La proposta si chiama BAT, Border Adjustment Tax (letteralmente, tassa di rettifica alla frontiera), e prevede che le imprese statunitensi possano escludere i ricavi da esportazioni dal calcolo del proprio imponibile fiscale, ma che non possano più detrarre i pagamenti a fornitori esteri, incluse proprie controllate. Con tale proposta, che agisce sul reddito d’impresa attraverso i suoi flussi di cassa, le esportazioni statunitensi diverrebbero più competitive e le importazioni più onerose, di fatto riproducendo gli effetti di competitività causati da un aumento dell’Iva. Il beneficio di bilancia commerciale indotto dalla tassa di frontiera determinerebbe un apprezzamento del dollaro, che compenserebbe la maggiore onerosità delle importazioni.

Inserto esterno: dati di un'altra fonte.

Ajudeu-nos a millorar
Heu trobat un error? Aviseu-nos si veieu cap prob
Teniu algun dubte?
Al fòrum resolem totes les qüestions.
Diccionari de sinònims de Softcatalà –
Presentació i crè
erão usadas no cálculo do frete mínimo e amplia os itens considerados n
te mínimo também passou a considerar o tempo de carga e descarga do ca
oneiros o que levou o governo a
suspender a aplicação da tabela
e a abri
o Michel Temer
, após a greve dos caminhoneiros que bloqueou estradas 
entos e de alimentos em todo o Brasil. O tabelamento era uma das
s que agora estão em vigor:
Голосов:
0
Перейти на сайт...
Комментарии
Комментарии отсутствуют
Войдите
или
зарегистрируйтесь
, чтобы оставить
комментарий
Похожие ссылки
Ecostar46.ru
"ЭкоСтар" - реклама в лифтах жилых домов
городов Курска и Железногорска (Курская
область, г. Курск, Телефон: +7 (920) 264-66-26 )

Il pacchetto fiscale di Ryan prevede inoltre che gli investimenti vengano interamente spesati nell’esercizio in cui sono sostenuti, e non più ammortizzati, e l’eliminazione della deducibilità degli interessi pagati dalle imprese sui finanziamenti. Se tale “tassa di confine” superasse l’esame dell’Organizzazione Mondiale del Commercio, vi sarebbero pesanti ricadute sui settori economici statunitensi: le aziende del commercio al dettaglio, che importano massicciamente dall’estero, soprattutto beni a basso valore aggiunto (tessile-abbigliamento) e rivendono con margini unitari molto bassi, finirebbero nei guai. Il primo nome che balza alla mente è quello di Walmart, azienda non particolarmente amata dai lavoratori e dalla sinistra ma il cui dissesto sarebbe una bomba sociale, oltre che economica.

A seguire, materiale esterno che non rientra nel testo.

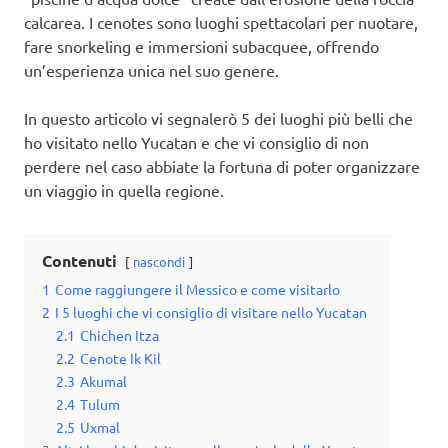
calcarea. I cenotes sono luoghi spettacolari per nuotare,
fare snorkeling e immersioni subacquee, offrendo
un’esperienza unica nel suo genere.
In questo articolo vi segnalerò 5 dei luoghi più belli che
ho visitato nello Yucatan e che vi consiglio di non
perdere nel caso abbiate la fortuna di poter organizzare
un viaggio in quella regione.
Contenuti
nascondi
1
Come raggiungere il Messico e come visitarlo
2
I 5 luoghi che vi consiglio di visitare nello Yucatan
2.1
Chichen Itza
2.2
Cenote Ik Kil
2.3
Akumal
2.4
Tulum
2.5
Uxmal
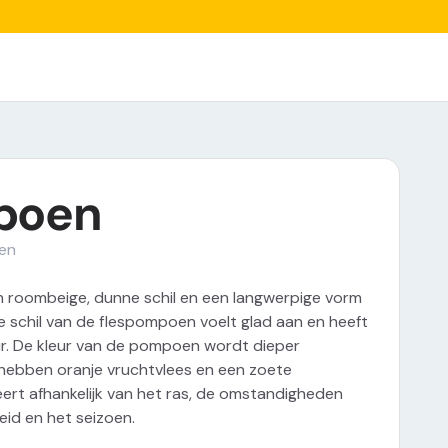
poen
en
roombeige, dunne schil en een langwerpige vorm
De schil van de flespompoen voelt glad aan en heeft
leur. De kleur van de pompoen wordt dieper
Ze hebben oranje vruchtvlees en een zoete
ert afhankelijk van het ras, de omstandigheden
eid en het seizoen.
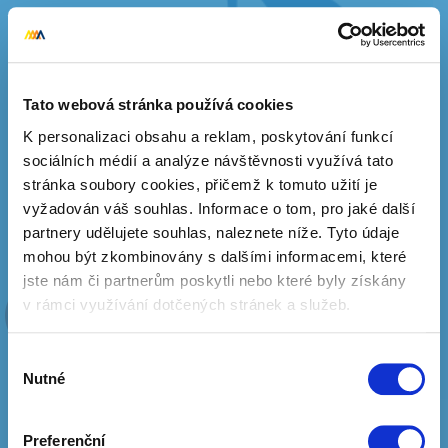
XXX
Tento obsah je určen pouze pro dospělé.
Je vám více než 18 let?
Tato webová stránka používá cookies
K personalizaci obsahu a reklam, poskytování funkcí
ANO, zobrazit
sociálních médií a analýze návštěvnosti využívá tato
stránka soubory cookies, přičemž k tomuto užití je
0 Kč
Zobrazit více
NE, skrýt
vyžadován váš souhlas. Informace o tom, pro jaké další
partnery udělujete souhlas, naleznete níže. Tyto údaje
mohou být zkombinovány s dalšími informacemi, které
jste nám či partnerům poskytli nebo které byly získány
v rámci využívání dotčených stránek a služeb.
Výběr
Nutné
souhlasu
Preferenční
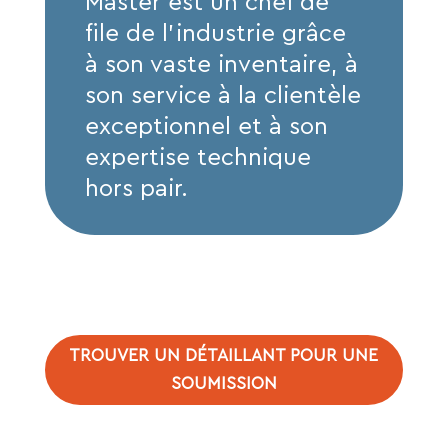
Master est un chef de
ﬁle de l’industrie grâce
à son vaste inventaire, à
son service à la clientèle
exceptionnel et à son
expertise technique
hors pair.
TROUVER UN DÉTAILLANT POUR UNE
SOUMISSION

Ma ad essere pesantemente colpiti dall’aggiustamento fiscale sarebbero anche i produttori di auto, che hanno una catena di fornitura internazionalizzata, e l’industria petrolifera, vista la ancora rilevante importazione di greggio da parte degli Stati Uniti. Per contro, le imprese che esportano, investono ed assumono massivamente finirebbero in costante credito d’imposta, ed ogni anno riceverebbero rimborsi fiscali miliardari e politicamente poco digeribili. La forte rivalutazione del dollaro indotta dall’aggiustamento d’imposta equivarrebbe ad una stretta monetaria globale, e causerebbe seri problemi a molte aziende estere indebitate nel biglietto verde, soprattutto sui mercati emergenti. Vedremo se ed in che modo Trump accoglierà la proposta Ryan ma i rischi di un terremoto per l’economia mondiale non appaiono lievi.

Buffo comunque che tra i maggiori tifosi del protezionista Trump vi siano i sovranisti monetari: quelli che vorrebbero una valuta da svalutare a piacere per esportare di più.